During the installation of the walls and the roof there is almost no on-site building waste.

The plastic sheeting that wrapped the wood panels was made of non-Guernsey recyclable low density polyethylene (LDPE plastic no. 4), which has to be discarded.  However Eurban is committed to be as sustainable as possible so for their next Guernsey project they will wrap the panels in recyclable material.

Erection of the Eurban solid timber panels underway on 7 January 2011 (click image to expand - ©RLLord)

The Portelet construction site three days after the Eurban sold timber panels have been delivered (click image to expand - ©RLLord)

Eurban only supply panels manufactured with edge glued (closed) faces, as these provide an increased performance for air-tightness and cope better with British weather conditions.

And as of 2010, Eurban only used non-formaldehyde adhesive for the panels.
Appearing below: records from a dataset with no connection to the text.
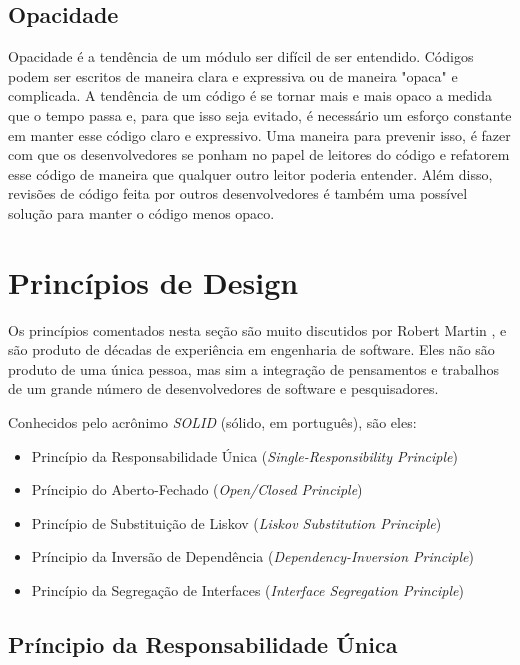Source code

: \subsection{Opacidade}

Opacidade é a tendência de um módulo ser difícil de ser entendido. Códigos podem ser escritos de maneira clara e expressiva ou de maneira "opaca" e complicada.
A tendência de um código é se tornar mais e mais opaco a medida que o tempo passa e, para que isso seja evitado, é necessário um esforço constante em 
manter esse código claro e expressivo. Uma maneira para prevenir isso, é fazer com que os desenvolvedores se ponham no papel de leitores do código e
refatorem esse código de maneira que qualquer outro leitor poderia entender. Além disso, revisões de código feita por outros desenvolvedores é também
uma possível solução para manter o código menos opaco.


\section{Princípios de Design}
\label{sec:design-oo-principios}

Os princípios comentados nesta seção são muito discutidos por Robert Martin \cite{bob-martin}, e são produto de 
décadas de experiência em engenharia de software.
Eles não são produto de uma única pessoa, mas sim a integração de pensamentos e trabalhos de um grande número de
desenvolvedores de software e pesquisadores.

Conhecidos pelo acrônimo \textit{SOLID} (sólido, em português), são eles:

\begin{itemize}
	\item Princípio da Responsabilidade Única (\textit{Single-Responsibility Principle})
	\item Príncipio do Aberto-Fechado (\textit{Open/Closed Principle})
	\item Princípio de Substituição de Liskov (\textit{Liskov Substitution Principle})
	\item Príncipio da Inversão de Dependência (\textit{Dependency-Inversion Principle})
	\item Princípio da Segregação de Interfaces (\textit{Interface Segregation Principle})
\end{itemize}

\subsection{Príncipio da Responsabilidade Única}
\label{subsec:principio-srp}


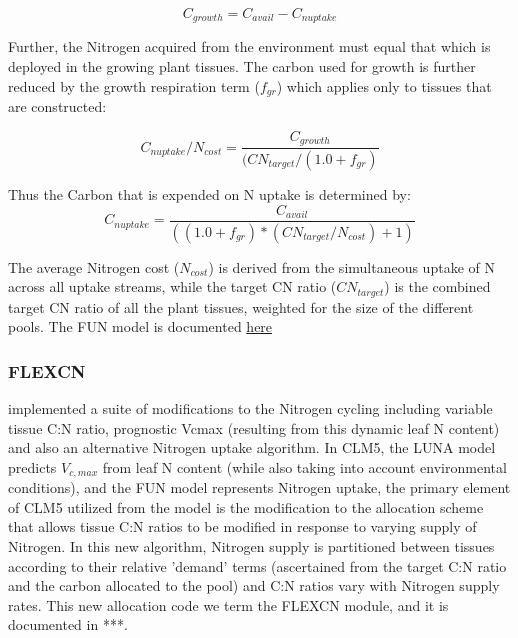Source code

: \documentclass[draft,linenumbers]{agujournal}
\begin{document}
\begin{equation}
C_{growth}=C_{avail}-C_{nuptake}
\end{equation}

Further, the Nitrogen acquired from the environment must equal that which is deployed in the growing plant tissues. The carbon used for growth is further reduced by the growth respiration term ($f_{gr}$) which applies only to tissues that are constructed:

\begin{equation}
C_{nuptake}/N_{cost} =\frac{C_{growth}}{(CN_{target}/(1.0+f_{gr})}
\end{equation}

Thus the Carbon that is expended on N uptake is determined by:
\begin{equation}
C_{nuptake} =\frac{C_{avail}}{ ( (1.0+f_{gr})*(CN_{target} / N_{cost}) + 1) }
\end{equation}

The average Nitrogen cost ($N_{cost}$) is derived from the simultaneous uptake of N across all uptake streams, while the target CN ratio ($CN_{target}$) is the combined target CN ratio of all the plant tissues, weighted for the size of the different pools. The FUN model is documented \href{https://escomp.github.io/ctsm-docs/doc/build/html/tech_note/FUN/CLM50_Tech_Note_FUN.html}{here}

\subsubsection{FLEXCN}
\cite{ghimire2016} implemented a suite of modifications to the Nitrogen cycling including variable tissue C:N ratio, prognostic Vcmax (resulting from this dynamic leaf N content) and also an alternative Nitrogen uptake algorithm. In CLM5, the LUNA model predicts $V_{c,max}$ from leaf N content (while also taking into account environmental conditions), and the FUN model represents Nitrogen uptake, the primary element of CLM5 utilized from the \cite{ghimire2016} model is the modification to the allocation scheme that allows tissue C:N ratios to be modified in response to varying supply of Nitrogen. In this new algorithm, Nitrogen supply is partitioned between tissues according to their relative 'demand' terms (ascertained from the target C:N ratio and the carbon allocated to the pool) and C:N ratios vary with Nitrogen supply rates. This new allocation code we term the FLEXCN module, and it is documented in ***. 
\end{document}
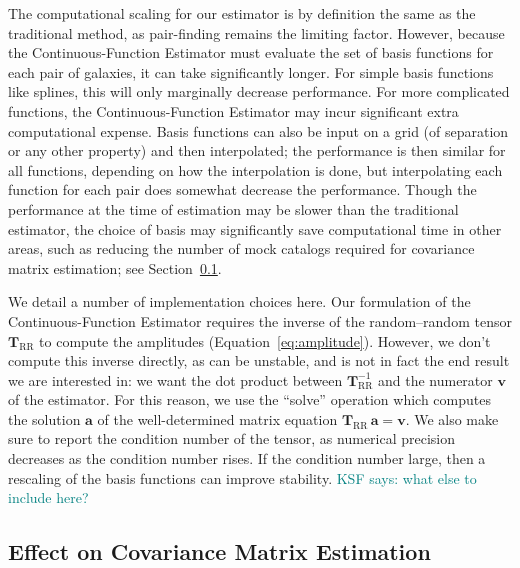 \documentclass[modern]{aastex62}
\newcommand{\est}{the Continuous-Function Estimator\xspace}
\newcommand{\inv}{^{-1}}
\newcommand{\bld}[1]{\bm{#1}} %
\newcommand{\vv}[1]{\bld{v}_\mathrm{#1}}
\newcommand{\TT}[1]{\bld{T}_\mathrm{#1}}
\newcommand{\KSF}[1]{\textcolor{teal}{KSF says: #1}}
\begin{document}
The computational scaling for our estimator is by definition the same as the traditional method, as pair-finding remains the limiting factor.
However, because \est must evaluate the set of basis functions for each pair of galaxies, it can take significantly longer.
For simple basis functions like splines, this will only marginally decrease performance.
For more complicated functions, \est may incur significant extra computational expense.
Basis functions can also be input on a grid (of separation or any other property) and then interpolated; the performance is then similar for all functions, depending on how the interpolation is done, but interpolating each function for each pair does somewhat decrease the performance.
Though the performance at the time of estimation may be slower than the traditional estimator, the choice of basis may significantly save computational time in other areas, such as reducing the number of mock catalogs required for covariance matrix estimation; see Section~\ref{sec:covariance}.

We detail a number of implementation choices here.
Our formulation of \est requires the inverse of the random--random tensor $\TT{RR}$ to compute the amplitudes (Equation~\ref{eq:amplitude}).
However, we don't compute this inverse directly, as can be unstable, and is not in fact the end result we are interested in: we want the dot product between $\TT{RR}\inv$ and the numerator $\vv{}$ of the estimator.
For this reason, we use the ``solve'' operation which computes the solution $\bld{a}$ of the well-determined matrix equation $\TT{RR}\,\bld{a}=\bld{v}$.
We also make sure to report the condition number of the tensor, as numerical precision decreases as the condition number rises.
If the condition number large, then a rescaling of the basis functions can improve stability.
\KSF{what else to include here?}

\subsection{Effect on Covariance Matrix Estimation}
\label{sec:covariance}
\end{document}

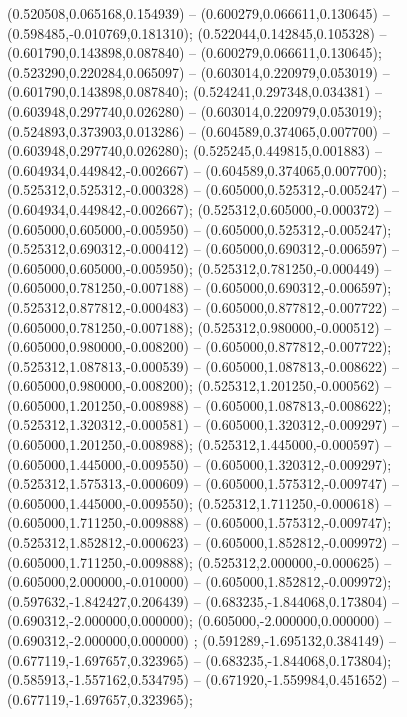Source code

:  (0.520508,0.065168,0.154939) -- (0.600279,0.066611,0.130645) -- (0.598485,-0.010769,0.181310);
 (0.522044,0.142845,0.105328) -- (0.601790,0.143898,0.087840) -- (0.600279,0.066611,0.130645);
 (0.523290,0.220284,0.065097) -- (0.603014,0.220979,0.053019) -- (0.601790,0.143898,0.087840);
 (0.524241,0.297348,0.034381) -- (0.603948,0.297740,0.026280) -- (0.603014,0.220979,0.053019);
 (0.524893,0.373903,0.013286) -- (0.604589,0.374065,0.007700) -- (0.603948,0.297740,0.026280);
 (0.525245,0.449815,0.001883) -- (0.604934,0.449842,-0.002667) -- (0.604589,0.374065,0.007700);
 (0.525312,0.525312,-0.000328) -- (0.605000,0.525312,-0.005247) -- (0.604934,0.449842,-0.002667);
 (0.525312,0.605000,-0.000372) -- (0.605000,0.605000,-0.005950) -- (0.605000,0.525312,-0.005247);
 (0.525312,0.690312,-0.000412) -- (0.605000,0.690312,-0.006597) -- (0.605000,0.605000,-0.005950);
 (0.525312,0.781250,-0.000449) -- (0.605000,0.781250,-0.007188) -- (0.605000,0.690312,-0.006597);
 (0.525312,0.877812,-0.000483) -- (0.605000,0.877812,-0.007722) -- (0.605000,0.781250,-0.007188);
 (0.525312,0.980000,-0.000512) -- (0.605000,0.980000,-0.008200) -- (0.605000,0.877812,-0.007722);
 (0.525312,1.087813,-0.000539) -- (0.605000,1.087813,-0.008622) -- (0.605000,0.980000,-0.008200);
 (0.525312,1.201250,-0.000562) -- (0.605000,1.201250,-0.008988) -- (0.605000,1.087813,-0.008622);
 (0.525312,1.320312,-0.000581) -- (0.605000,1.320312,-0.009297) -- (0.605000,1.201250,-0.008988);
 (0.525312,1.445000,-0.000597) -- (0.605000,1.445000,-0.009550) -- (0.605000,1.320312,-0.009297);
 (0.525312,1.575313,-0.000609) -- (0.605000,1.575312,-0.009747) -- (0.605000,1.445000,-0.009550);
 (0.525312,1.711250,-0.000618) -- (0.605000,1.711250,-0.009888) -- (0.605000,1.575312,-0.009747);
 (0.525312,1.852812,-0.000623) -- (0.605000,1.852812,-0.009972) -- (0.605000,1.711250,-0.009888);
 (0.525312,2.000000,-0.000625) -- (0.605000,2.000000,-0.010000) -- (0.605000,1.852812,-0.009972);
 (0.597632,-1.842427,0.206439) -- (0.683235,-1.844068,0.173804) -- (0.690312,-2.000000,0.000000);
 (0.605000,-2.000000,0.000000) -- (0.690312,-2.000000,0.000000) ;
 (0.591289,-1.695132,0.384149) -- (0.677119,-1.697657,0.323965) -- (0.683235,-1.844068,0.173804);
 (0.585913,-1.557162,0.534795) -- (0.671920,-1.559984,0.451652) -- (0.677119,-1.697657,0.323965);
Eurban building team perfectly align a Eurban solid pine wall (click image to expand - ©RLLord)

Eurban solid timber panels are lowered into place by a crane and then fixed with brackets and held in place accurately until they can be secured to other panels.  The installation of the panels takes place rapidly.

One week after delivery of the Eurban solid timber walls the house is taking shape (click image to expand - ©RLLord)
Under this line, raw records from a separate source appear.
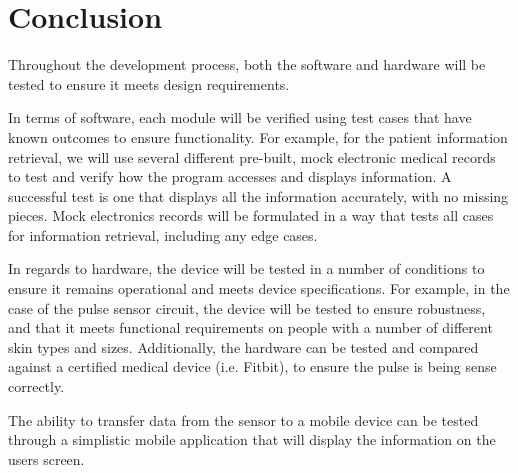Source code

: \section{Conclusion}

Throughout the development process, both the software and hardware will be tested to ensure it meets design requirements.

In terms of software, each module will be verified using test cases that have known outcomes to ensure functionality. For example, for the patient information retrieval, we will use several different pre-built, mock electronic medical records to test and verify how the program accesses and displays information. A successful test is one that displays all the information accurately, with no missing pieces. Mock electronics records will be formulated in a way that tests all cases for information retrieval, including any edge cases. \iffalse For software, the majority of test cases can be determined by using the functional requirements to explore how each component of the system interacts and testing all possibilities.
The hardware will be tested in a similar way, using test cases to verify the hardware meets specification. \fi

In regards to hardware, the device will be tested in a number of conditions to ensure it remains operational and meets device specifications. For example, in the case of the pulse sensor circuit, the device will be tested to ensure robustness, and that it meets functional requirements on people with a number of different skin types and sizes. Additionally, the hardware can be tested and compared against a certified medical device (i.e. Fitbit), to ensure the pulse is being sense correctly.

The ability to transfer data from the sensor to a mobile device can be tested through a simplistic mobile application that will display the information on the users screen.
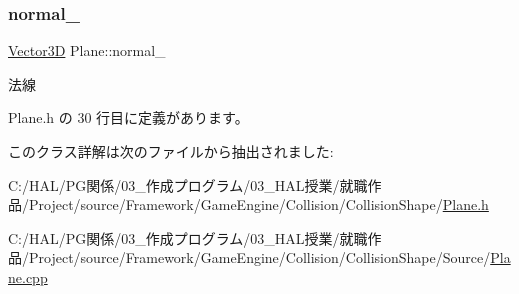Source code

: \subsubsection{\texorpdfstring{normal\+\_\+}{normal\_}}
{\footnotesize\ttfamily \mbox{\hyperlink{class_vector3_d}{Vector3D}} Plane\+::normal\+\_\+\hspace{0.3cm}{\ttfamily [private]}}



法線 



 Plane.\+h の 30 行目に定義があります。



このクラス詳解は次のファイルから抽出されました\+:\begin{DoxyCompactItemize}
\item 
C\+:/\+H\+A\+L/\+P\+G関係/03\+\_\+作成プログラム/03\+\_\+\+H\+A\+L授業/就職作品/\+Project/source/\+Framework/\+Game\+Engine/\+Collision/\+Collision\+Shape/\mbox{\hyperlink{_plane_8h}{Plane.\+h}}\item 
C\+:/\+H\+A\+L/\+P\+G関係/03\+\_\+作成プログラム/03\+\_\+\+H\+A\+L授業/就職作品/\+Project/source/\+Framework/\+Game\+Engine/\+Collision/\+Collision\+Shape/\+Source/\mbox{\hyperlink{_plane_8cpp}{Plane.\+cpp}}\end{DoxyCompactItemize}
Strong winds delayed construction for a few days as the crane was unable to operate safely but as soon as panel installation resumed construction progress was rapid.

Two weeks after delivery of the Eurban solid timber panels, the curved pine roof has been fitted (click image to expand - ©RLLord)
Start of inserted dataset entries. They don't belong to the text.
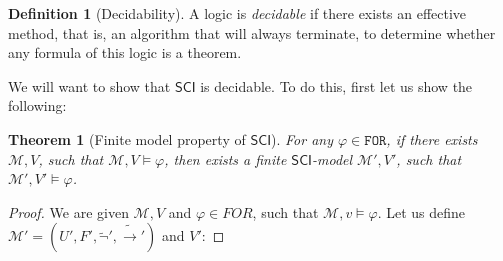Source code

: \documentclass{article}
\newtheorem{theorem}{Theorem}
\theoremstyle{definition}
\newtheorem{definition}{Definition}[section]
\newcommand*{\ra}{\rightarrow}
\newcommand*{\FOR}{\texttt{FOR}}
\newcommand*{\SUB}{\texttt{SUB}}
\newcommand{\SCI}{$\mathsf{SCI}$\xspace}
\begin{document}
\begin{definition}[Decidability]
    A logic is \emph{decidable} if there exists an effective method, that is, an algorithm that will always terminate, to determine whether any formula of this logic is a theorem.
\end{definition}

We will want to show that \SCI is decidable. To do this, first let us show the
following:

\begin{theorem}[Finite model property of \SCI]
    For any $\varphi \in \FOR$, if there exists $\mathcal{M},V$, such that $\mathcal{M},V \models \varphi$, then exists a finite \SCI-model $\mathcal{M'},V'$, such that $\mathcal{M'},V'\models \varphi$.
\end{theorem}
\begin{proof}
    We are given $\mathcal{M}, V$ and $\varphi \in FOR$, such that $\mathcal{M}, v \models \varphi$. Let us define $\mathcal{M'} = (U', F', \tilde{\lnot}', \tilde{\ra}')$ and $V'$:
\end{proof}
\end{document}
The room taking shape with a beautiful curved roof (click image to expand - ©RLLord)

The beautifully engineered pine panels have an appealing smell and are smooth to the touch.

Eurban solid timber roof panel being fitted (click image to expand - ©RLLord)

For every cubic metre of wood used in building construction the equivalent of about two tonnes of carbon dioxide is saved in greenhouse gas emissions.  Forty-five percent of this effect is from the carbon store in the wood, and 55 percent is the saving gained by not using other building materials.

Eurban solid timber panels used in the Portelet home weigh about 40 tonnes.  Considering the moisture content of the panels, their use saves the equivalent of 72 tonnes in carbon dioxide emissions.

Nineteen days after solid panel delivery the structure is almost complete (click image to expand - ©RLLord)

The view from the back of the property towards the sea shows the extent of the solid timber roof (click image to expand - ©RLLord)

The central hall with skylights cut out of the solid timber panels (click image to expand - ©RLLord)

Vapour permeable solid timber walls produce a comfortable indoor climate.

Twenty days after delivery of the Eurban solid timber panels the final roof panels are fitted (click image to expand - ©RLLord)

The last Eurban solid pine panel is fitted 20 days after delivery (click image to expand - ©RLLord)

In a BRE publication on the Life Cycle Impacts of Timber it states that timber and wood-based components have excellent environmental performance.  Their whole life environmental performance is often better than that of other materials because wood takes less energy to produce than many other building materials and it removes C02 from the atmosphere during growth.  Wood can be produced sustainably and it scores well on air and water toxicity.